After a long period of political instability, in which there was strong opposition in parliament to the al Sabah family’s dominance of the government, the current parliament is more cooperative than previous parliaments. However, the continued presence of members who are less supportive of government policy, or the al Sabah’s rule, will continue to prove disruptive. With the prime minister’s popularity appearing to wane gradually, lawmakers will continue to pursue interrogation requests to undermine the al Sabah family’s dominance of the cabinet. Outside the parliament, divisions are becoming apparent as the family members of al Sabah are positioning themselves to become the next crown prince. This is unlikely to threaten the family’s dominance but as each faction of the family has allies in parliament that it uses to block legislation sponsored by rivals and corruption allegations are used to discredit MPs and senior officials, reforming the system will be difficult.

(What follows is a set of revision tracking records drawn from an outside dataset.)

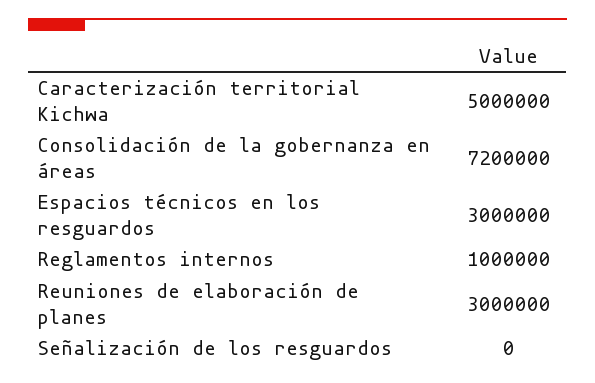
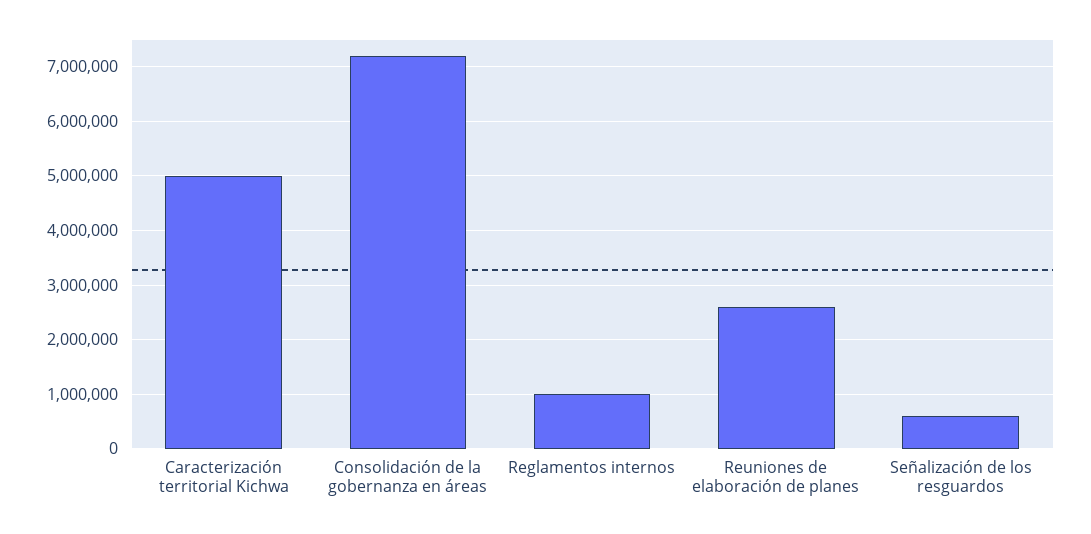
  {
    "Caracterización territorial Kichwa": 5000000,
    "Consolidación de la gobernanza en áreas": 7200000,
-   "Espacios técnicos en los resguardos": 3000000,
    "Reglamentos internos": 1000000,
-   "Reuniones de elaboración de planes": 3000000,
+   "Reuniones de elaboración de planes": 2600000,
-   "Señalización de los resguardos": 0
+   "Señalización de los resguardos": 600000
  }

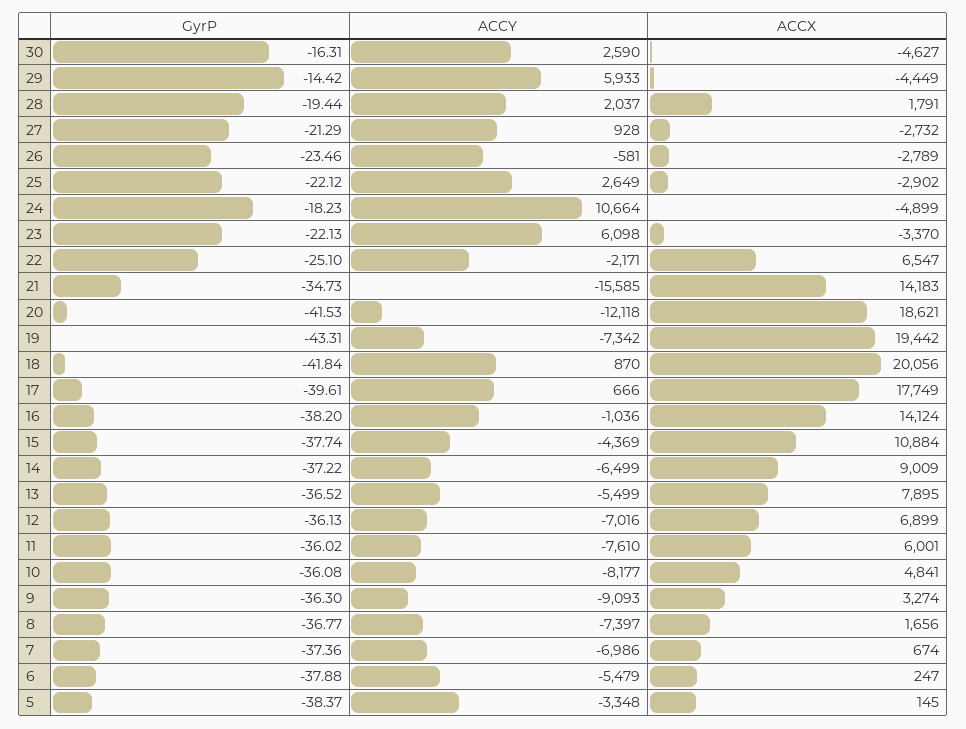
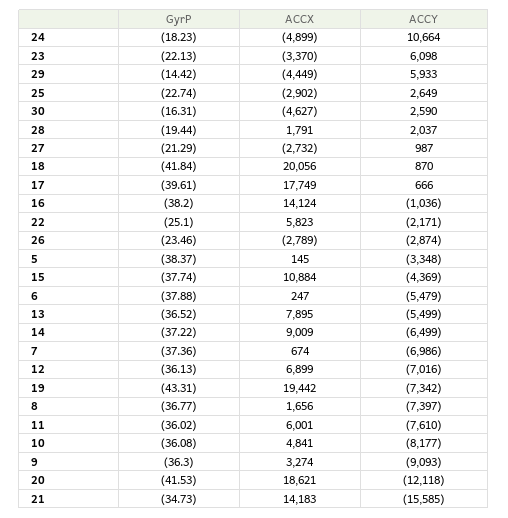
  {
    "GyrP": {
      "30": -16.31,
      "29": -14.42,
      "28": -19.44,
      "27": -21.29,
      "26": -23.46,
-     "25": -22.12,
+     "25": -22.74,
      "24": -18.23,
      "23": -22.13,
      "22": -25.1,
      "21": -34.73,
      "20": -41.53,
      "19": -43.31,
      "18": -41.84,
      "17": -39.61,
      "16": -38.2,
      "15": -37.74,
      "14": -37.22,
      "13": -36.52,
      "12": -36.13,
      "11": -36.02,
      "10": -36.08,
      "9": -36.3,
      "8": -36.77,
      "7": -37.36,
      "6": -37.88,
      "5": -38.37
    },
    "ACCY": {
      "30": 2590,
      "29": 5933,
      "28": 2037,
-     "27": 928,
+     "27": 987,
-     "26": -581,
+     "26": -2874,
      "25": 2649,
      "24": 10664,
      "23": 6098,
      "22": -2171,
      "21": -15585,
      "20": -12118,
      "19": -7342,
      "18": 870,
      "17": 666,
      "16": -1036,
      "15": -4369,
      "14": -6499,
      "13": -5499,
      "12": -7016,
      "11": -7610,
      "10": -8177,
      "9": -9093,
      "8": -7397,
      "7": -6986,
      "6": -5479,
      "5": -3348
    },
    "ACCX": {
      "30": -4627,
      "29": -4449,
      "28": 1791,
      "27": -2732,
      "26": -2789,
      "25": -2902,
      "24": -4899,
      "23": -3370,
-     "22": 6547,
+     "22": 5823,
      "21": 14183,
      "20": 18621,
      "19": 19442,
      "18": 20056,
      "17": 17749,
      "16": 14124,
      "15": 10884,
      "14": 9009,
      "13": 7895,
      "12": 6899,
      "11": 6001,
      "10": 4841,
      "9": 3274,
      "8": 1656,
      "7": 674,
      "6": 247,
      "5": 145
    }
  }

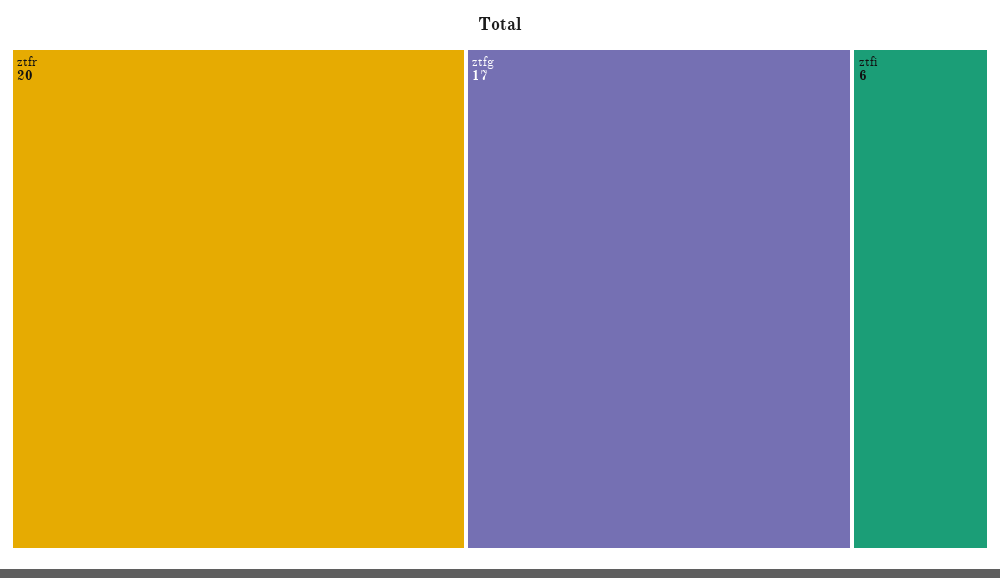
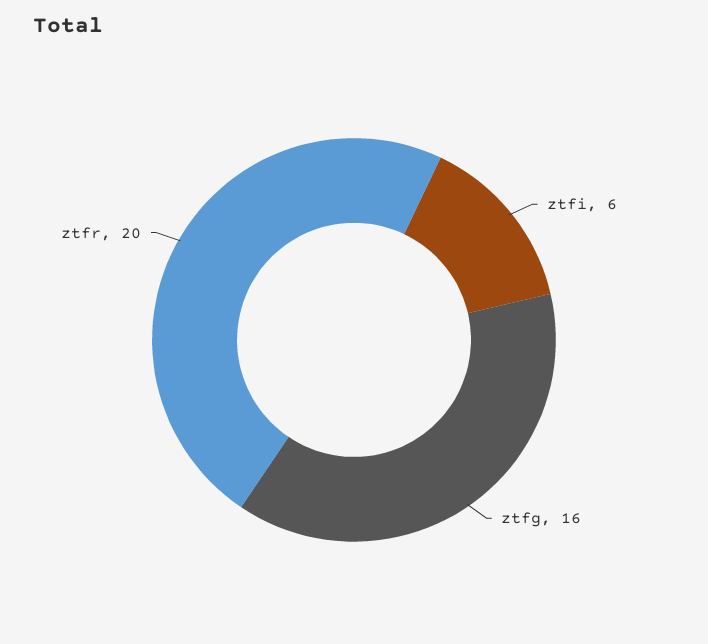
  {
    "ztfr": 20,
-   "ztfg": 17,
+   "ztfg": 16,
    "ztfi": 6
  }

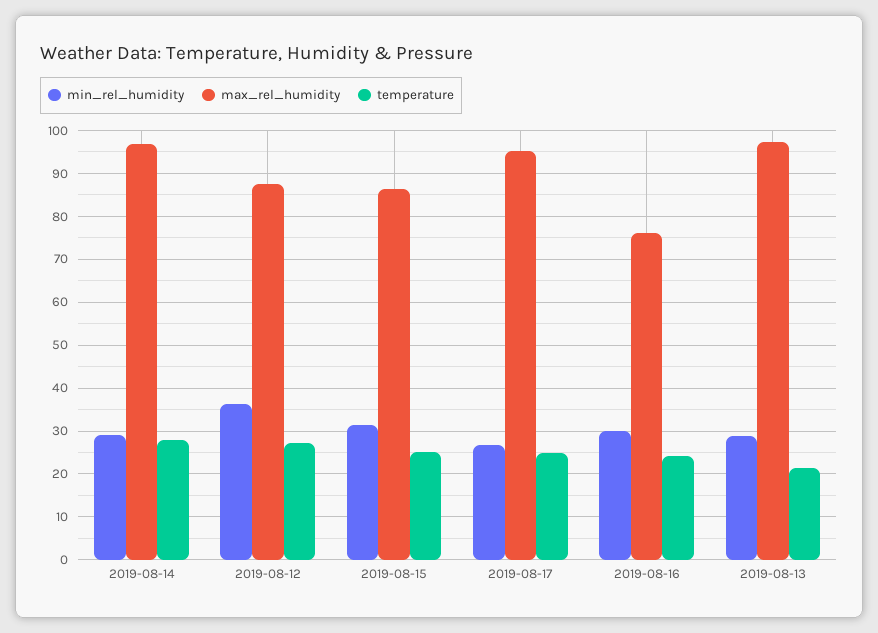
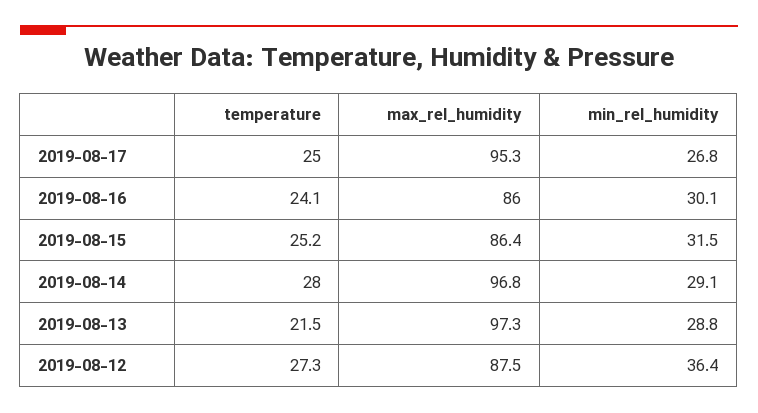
  {
    "min_rel_humidity": {
      "2019-08-14": 29.1,
      "2019-08-12": 36.4,
      "2019-08-15": 31.5,
      "2019-08-17": 26.8,
      "2019-08-16": 30.1,
      "2019-08-13": 28.8
    },
    "max_rel_humidity": {
      "2019-08-14": 96.8,
      "2019-08-12": 87.5,
      "2019-08-15": 86.4,
      "2019-08-17": 95.3,
-     "2019-08-16": 76,
+     "2019-08-16": 86,
      "2019-08-13": 97.3
    },
    "temperature": {
      "2019-08-14": 28,
      "2019-08-12": 27.3,
      "2019-08-15": 25.2,
      "2019-08-17": 25,
      "2019-08-16": 24.1,
      "2019-08-13": 21.5
    }
  }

Kuwait’s small and open economy is undiversified and almost fully based on the oil sector, which is a source of financial strength, but also a severe structural weakness. Kuwait holds the sixth-largest proven oil reserves in the world, enough to sustain current production of 3m bpd for 90 years. Kuwait is the world's eighth-largest oil producer. The oil sector is managed by the state and the degree of state intervention in general is high. Structural shortages of water and arable land imply that the prospects for Kuwait's manufacturing and agricultural sectors are extremely limited. 98% of the population lives in the cities and 69% of it consists of immigrants, which make up 80% of the labour force. High wages and favourable working conditions keep Kuwaiti nationals working in the public sector, where they account for 80% of employment. The private sector relies on immigrant labour workforce (95% of employment). The disparities in income and working conditions between Kuwaiti´s and immigrants are large. Kuwait also hosts 106,000 stateless Arabs, called bidoons, that do not have citizenship and do not enjoy the same benefits as nationals. The al-Sabah dynasty has been ruling the country since 1899. The current Emir is head of state and wields executive power. He appoints the government and key ministers are from the al-Sabah family. Legislative power is held by 50 elected members of parliament (MPs) and 16 government appointed MPs. Political parties are prohibited, so MPs are independents. The original institutional framework of 1961 allows real effective power for elected MPs, making Kuwait’s political system the most democratic regime among the GCC. The US is an important ally and Kuwait is part of the Gulf Cooperation Council which also has a military branch called the Peninsula Shield Force.